A project led by architectural experts at Robert Gordon University (RGU) to investigate a new insulation technique for historic buildings has won an industry award for innovation.

The university’s Bogendollo House project, which saw a cutting edge solution used for the first time on the early 19th century category C Listed Building near Fettercairn, has received a merit award in the CIOB (Chartered Institute of Building) International Innovation and Research Awards 2014.

The award is in the Innovation Achiever’s category which recognises outstanding industry-based innovation that has improved upon – or extended beyond – current expectations of best practice.

The project saw the RGU team, led by Dr Amar Bennadji, use water-blown foam developed by Canadian company Icynene specifically for injecting into delicate structures, to insulate an internally-lined solid masonry wall without causing damage to the historic features of the wall.

Following the initial trial, which also received a commendation in last year’s Saltire Society Housing Design Awards, further research and monitoring was carried out to refine the method which has now been successfully used throughout the entire building.

Dr Bennadji, a founding member of RGU’s research institute for Innovation, Design and Sustainability (IDEAS), said:

“We’re delighted that this project has been recognised by the CIOB for its innovation and are excited about the potential it has to help the drive towards better insulating existing building stock across the country, including private small scale houses, castles and churches.

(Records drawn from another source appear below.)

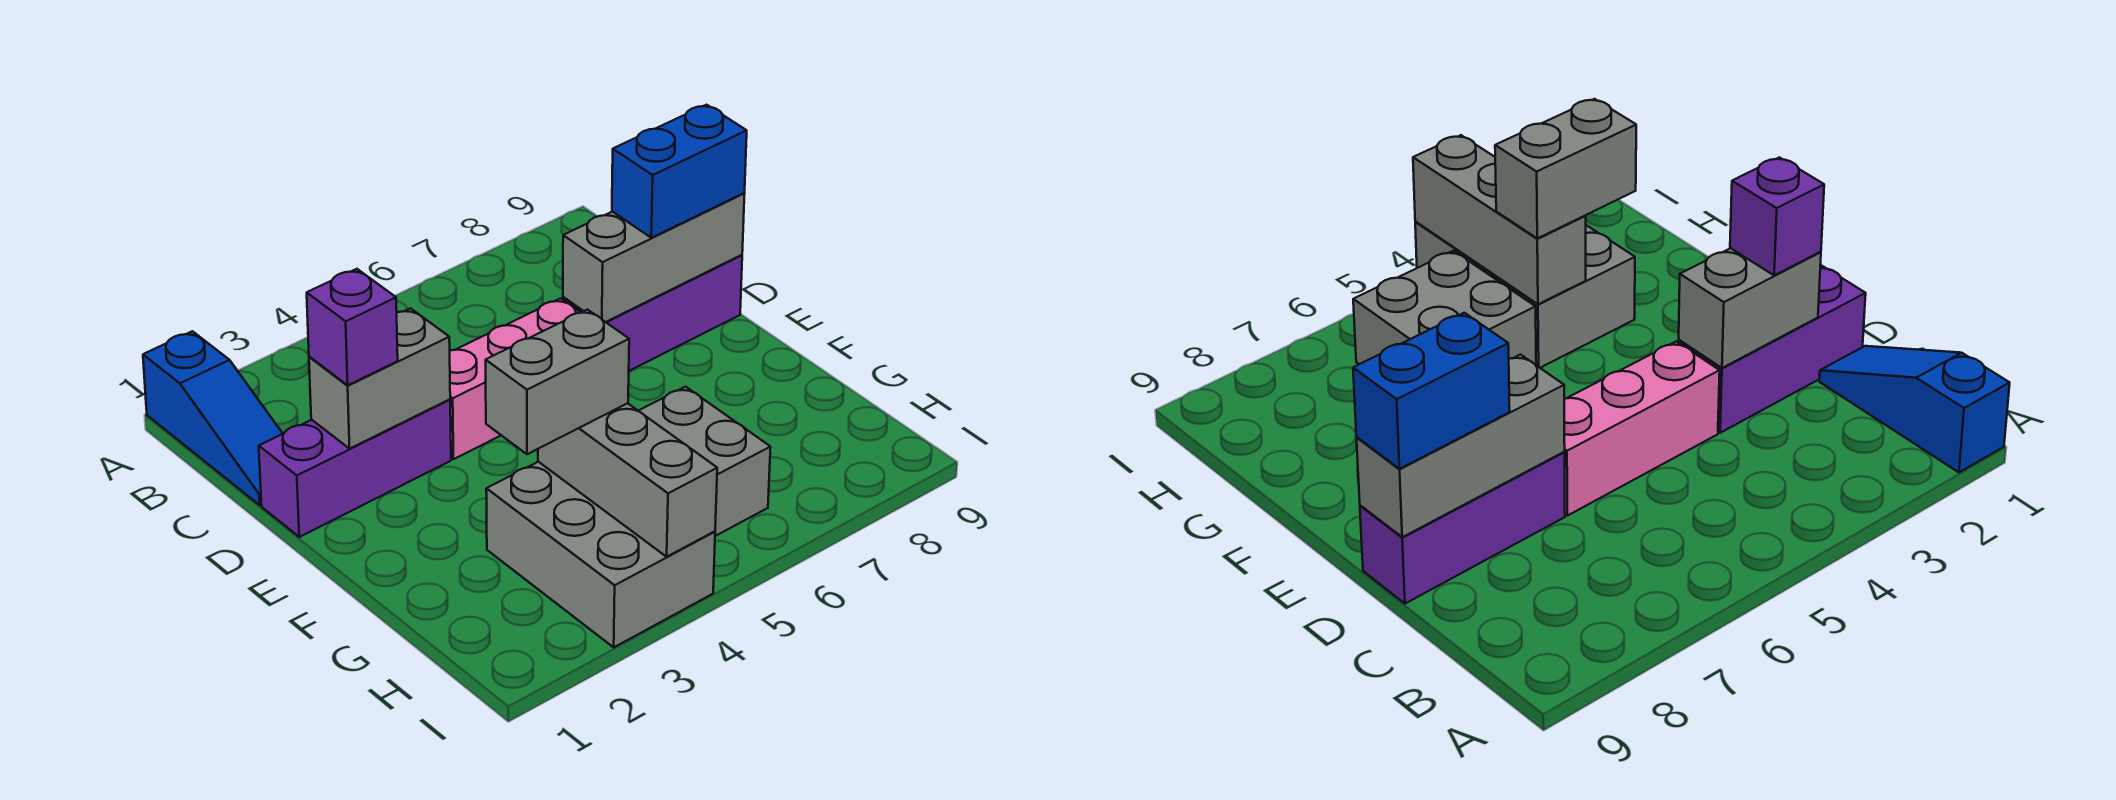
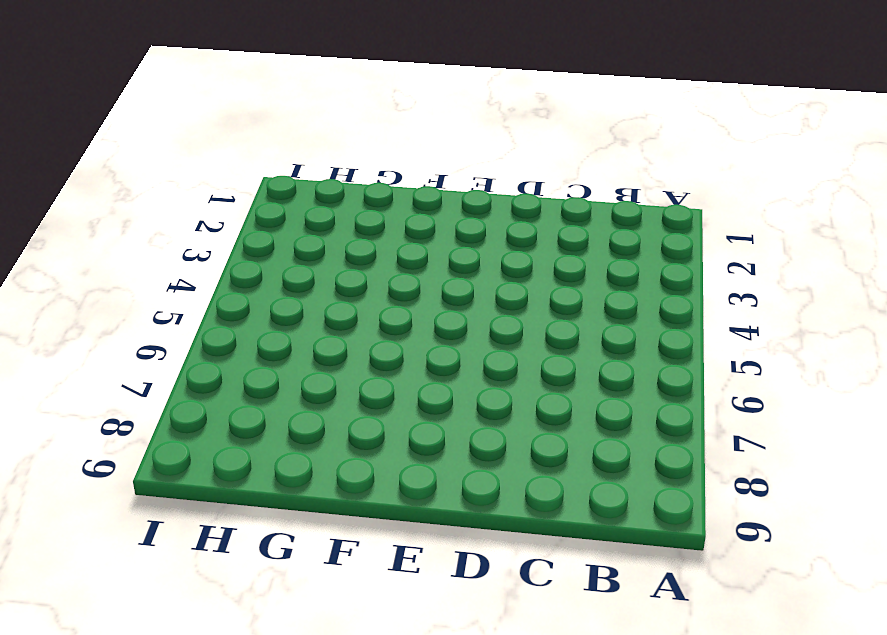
none -> blue 1x3 slope [143,331,283,505]
none -> purple 1x3 brick [259,399,451,537]
none -> pink 1x3 brick [450,298,581,459]

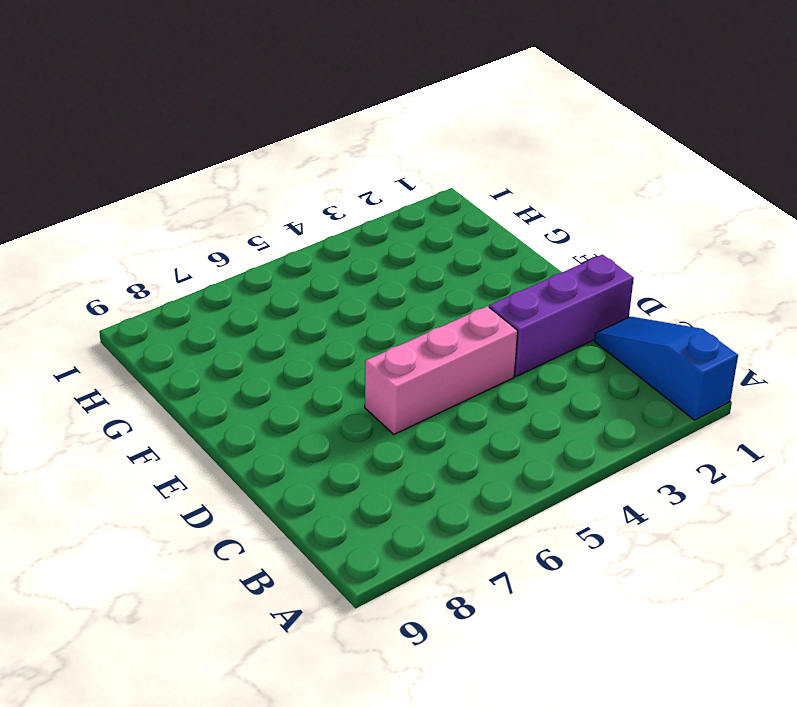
none -> purple 1x3 brick [563,255,742,371]
none -> grey 2x3 brick [486,462,715,647]
none -> grey 2x2 brick [639,387,771,536]

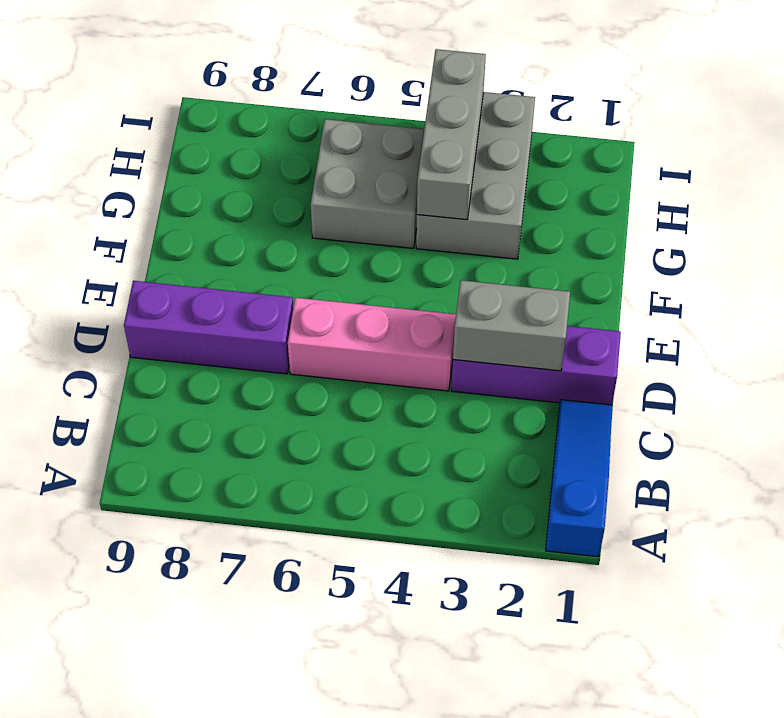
none -> grey 1x3 brick [563,193,745,322]
none -> purple 1x1 brick [307,269,398,385]
none -> blue 1x2 brick [612,105,747,238]

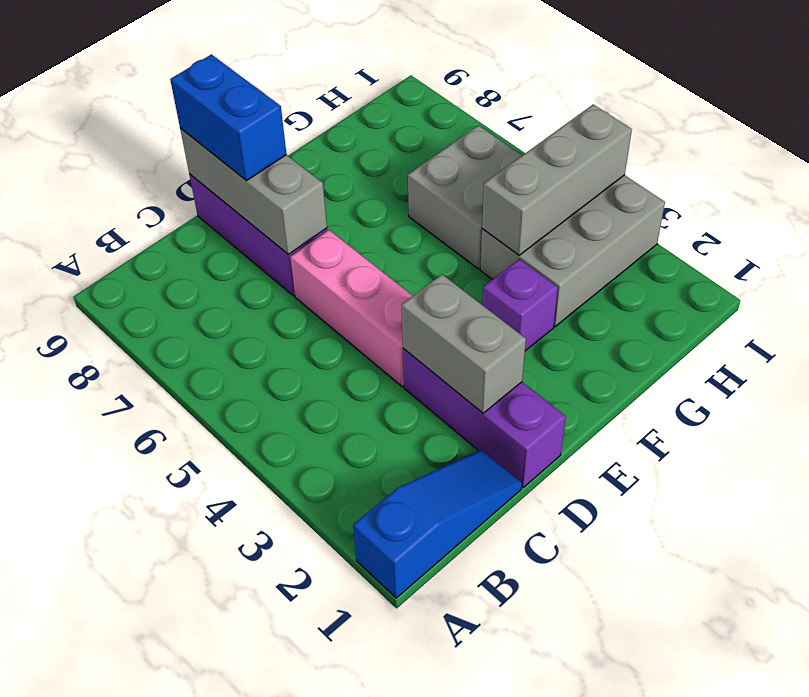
purple 1x1 brick [482,259,558,351] -> purple 1x1 brick moved to [307,269,398,385]
none -> grey 1x2 brick [486,310,629,454]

“The foam used in the process expands slowly, putting little pressure on fragile inner walls and, as it is 100% water-blown, it contains no harmful agent. Additionally, through its open cell structure, the foam allows the wall to breathe which assists in controlling moisture movement.”

“The next step for us is to work towards taking Bogendollo to a Passivhaus standard. Passivhaus is the highest level of energy efficiency a building can achieve and it is extremely difficult to reach in existing and historic structures so it will be a big challenge.”

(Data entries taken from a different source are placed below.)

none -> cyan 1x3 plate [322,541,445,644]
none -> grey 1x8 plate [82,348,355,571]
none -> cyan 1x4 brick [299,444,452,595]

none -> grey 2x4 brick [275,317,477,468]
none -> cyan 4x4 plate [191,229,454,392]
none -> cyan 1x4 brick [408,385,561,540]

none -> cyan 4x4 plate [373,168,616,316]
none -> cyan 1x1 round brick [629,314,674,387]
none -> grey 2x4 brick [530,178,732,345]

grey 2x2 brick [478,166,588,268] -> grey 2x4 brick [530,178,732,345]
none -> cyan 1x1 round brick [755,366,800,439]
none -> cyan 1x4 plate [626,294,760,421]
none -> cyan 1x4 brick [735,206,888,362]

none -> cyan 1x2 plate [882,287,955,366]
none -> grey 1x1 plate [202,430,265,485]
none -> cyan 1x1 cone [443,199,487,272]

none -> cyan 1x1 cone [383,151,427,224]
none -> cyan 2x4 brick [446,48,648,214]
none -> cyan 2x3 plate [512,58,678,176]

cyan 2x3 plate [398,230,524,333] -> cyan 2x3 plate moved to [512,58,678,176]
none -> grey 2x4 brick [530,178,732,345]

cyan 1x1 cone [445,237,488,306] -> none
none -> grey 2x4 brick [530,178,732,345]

IDEAS research co-ordinator for the Scott Sutherland School of Architecture and Built Environment, Professor Richard Laing, said:

“It is great that an RGU project has been recognised in this way by the CIOB, particularly in an international category such as this, as it highlights the ground breaking work that our researchers are involved in.

“Amar’s work has shown the value of RGU working with companies to develop new and innovative ways in which we can improve our buildings.”

The team of 16 experts, which included academics, industry representatives and a historian, came up with the solution thanks to a deep understanding of traditionally built structures, which has mostly been abandoned today.

Under new European regulations, the 400,000 historic listed buildings in the UK are required to be insulated in order to make appropriate energy and carbon savings.

Dr Bennadji said:

“After insulating the entire building, the heat transfer through the walls was reduced by 50%, which if applied on a larger scale across the UK could have a huge impact on reducing carbon emissions from existing and historic buildings.

“Existing buildings will still represent 80% of the building stock by 2050, the date by which the UK is aiming to cut its carbon emissions by 80% from 1990 level.”

Dr Bennadji is now looking for partners with other research expertise to improve the airtightness of the building’s sash windows, a complex addition to the building industry from the Victorian era.

He has received further funding to assess the current building performance and energy demand released by the biomass boiler that the house was equipped with.

He added:

“A big thank you to the building’s owners, David and Lisa Gibbons-Wood, who offered their house for these trials despite the risks involved.”

The initial trial was funded by the European Regional Development Fund and the Scottish Government’s SEEKIT Programme under the Construction Improvement Club (CIC) scheme.

The completion of the project was funded through the UK government initiative Green Deal, Icynene, Kishorn Insulations and Mr and Mrs Gibbons-Wood.

The two phases were completed as part of a collaboration between RGU, Heriot-Watt University in Edinburgh, local architect consultants and industry partners Icynene, Kishorn Insulations and GMS Renewable Products.